## Exercise aim
Only the text of the entries below should appear in your exact transcription; leave out every picture.

+ + +

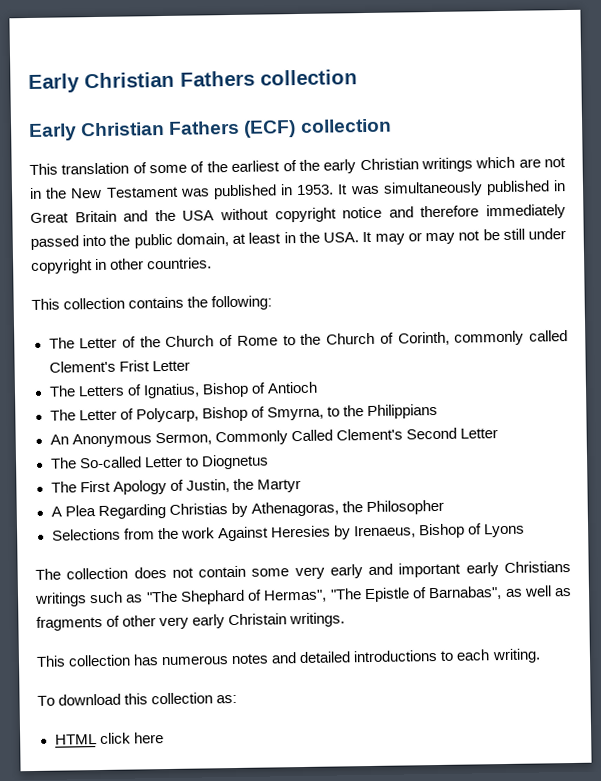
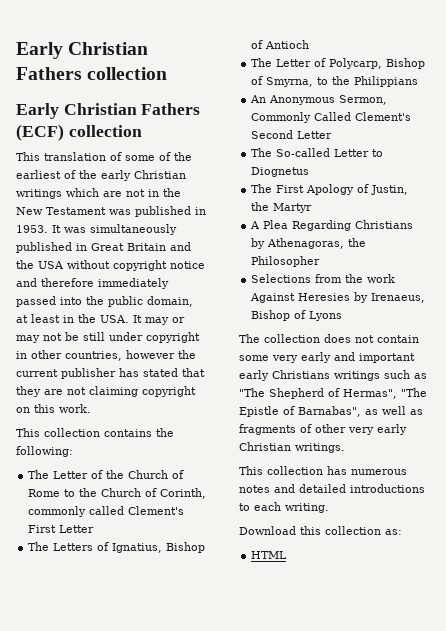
[147,257,213,270] countries. -> [65,350,196,361] [16,368,205,379] [16,386,196,397] [16,404,91,413] countries, however the current publisher has stated that they are not claiming copyright on this work.
[118,360,150,372] Frist -> [28,525,57,533] First
[168,503,228,515] Christias -> [355,220,414,229] Christians
[179,589,245,605] Shephard -> [269,388,324,399] Shepherd
[228,613,288,626] Christain -> [239,442,291,451] Christian
[37,693,122,706] To download -> [239,526,296,535] Download
[99,732,164,745] click here -> (288, 555) none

+ + +

## Written response
[147,257,213,270] countries. -> [65,350,196,361] [16,368,205,379] [16,386,196,397] [16,404,91,413] countries, however the current publisher has stated that they are not claiming copyright on this work.
[118,360,150,372] Frist -> [28,525,57,533] First
[168,503,228,515] Christias -> [355,220,414,229] Christians
[179,589,245,605] Shephard -> [269,388,324,399] Shepherd
[228,613,288,626] Christain -> [239,442,291,451] Christian
[37,693,122,706] To download -> [239,526,296,535] Download
[99,732,164,745] click here -> (288, 555) none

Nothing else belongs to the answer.